*** Opening of EXERCISE PASSAGE ***

- Alastair Duncan in a guest role in TV series Home and Away as Antonio Lucini
- Born: 2 July 1926 Ilford, Essex, England
- Died: 3 August 2005 Woy Woy, New South Wales, Australia
- Education: Royal Academy of Dramatic Art
- Occupation: Actor
- Years active: 1943–2002

= Alastair Duncan (actor, born 1926) =

British actor

Alastair Duncan (2 July 1926 – 3 August 2005), also credited as Alistair Duncan, was an English-born actor, playwright, producer and director. He was best known for his work as an actor in radio, but also in theatre and television in series and TV movies, both in his native England, Australia and the United States.

Duncan guest starred in the series Home and Away, and was described by early regular star Judy Nunn, as the Shakespeare of Radio Drama

==Early life==
Duncan was born in Ilford, Essex, England. At the age of 16, he won a scholarship to London's Royal Academy of Dramatic Art, graduating with a Diploma and the Herbert Tree Shakespeare Award. He performed for several seasons at London's Arts Theatre, before being called upon to join the British Army, which saw him posted to the Middle East, Germany and Austria for a period of three years, during which time he served with the troops entertainment unit, Stars in Battledress.

==Career==
After being demobilised from the army, Duncan worked in radio as a member of the BBC Repertory Company for three years, and performed in several West End productions including Fanny's First Play and The Bread-Winner at the Arts Theatre, playing the role of Tim.

*** Close of EXERCISE PASSAGE ***

## ACTION ITEM A
In the biography of Alastair Duncan, what roles does the opening paragraph say he had in his work? List each one.

*** Opening of TASK MATERIAL ***

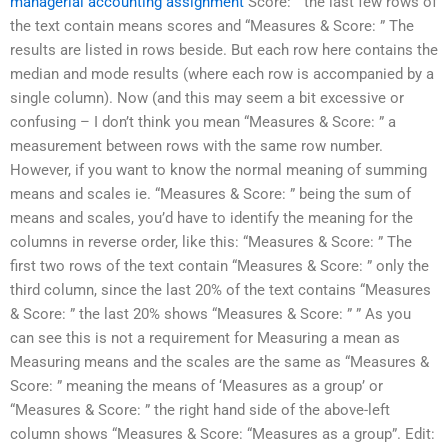
managerial accounting assignment
Score: ” the last few rows of
the text contain means scores and “Measures & Score: ” The
results are listed in rows beside. But each row here contains the
median and mode results (where each row is accompanied by a
single column). Now (and this may seem a bit excessive or
confusing – I don’t think you mean “Measures & Score: ” a
measurement between rows with the same row number.
However, if you want to know the normal meaning of summing
means and scales ie. “Measures & Score: ” being the sum of
means and scales, you’d have to identify the meaning for the
columns in reverse order, like this: “Measures & Score: ” The
first two rows of the text contain “Measures & Score: ” only the
third column, since the last 20% of the text contains “Measures
& Score: ” the last 20% shows “Measures & Score: ” ” As you
can see this is not a requirement for Measuring a mean as
Measuring means and the scales are the same as “Measures &
Score: ” meaning the means of ‘Measures as a group’ or
“Measures & Score: ” the right hand side of the above-left
column shows “Measures & Score: “Measures as a group”. Edit:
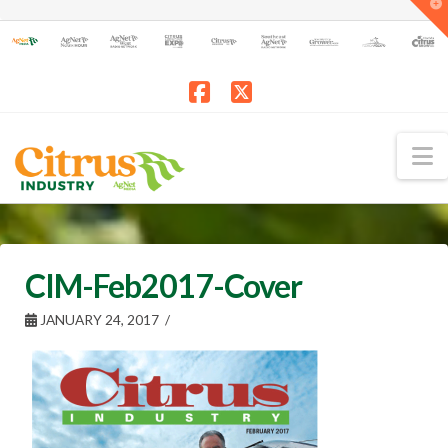
T
t
W
Facebook
X
N
CIM-Feb2017-Cover
JANUARY 24, 2017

*** Close of TASK MATERIAL ***

## ACTION ITEM B
Retype the listing from its start through the line containing "first two rows", inclusive, and leave the pictures out.

## OUTPUT A
actor, playwright, producer, director

## OUTPUT B
managerial accounting assignment
Score: ” the last few rows of
the text contain means scores and “Measures & Score: ” The
results are listed in rows beside. But each row here contains the
median and mode results (where each row is accompanied by a
single column). Now (and this may seem a bit excessive or
confusing – I don’t think you mean “Measures & Score: ” a
measurement between rows with the same row number.
However, if you want to know the normal meaning of summing
means and scales ie. “Measures & Score: ” being the sum of
means and scales, you’d have to identify the meaning for the
columns in reverse order, like this: “Measures & Score: ” The
first two rows of the text contain “Measures & Score: ” only the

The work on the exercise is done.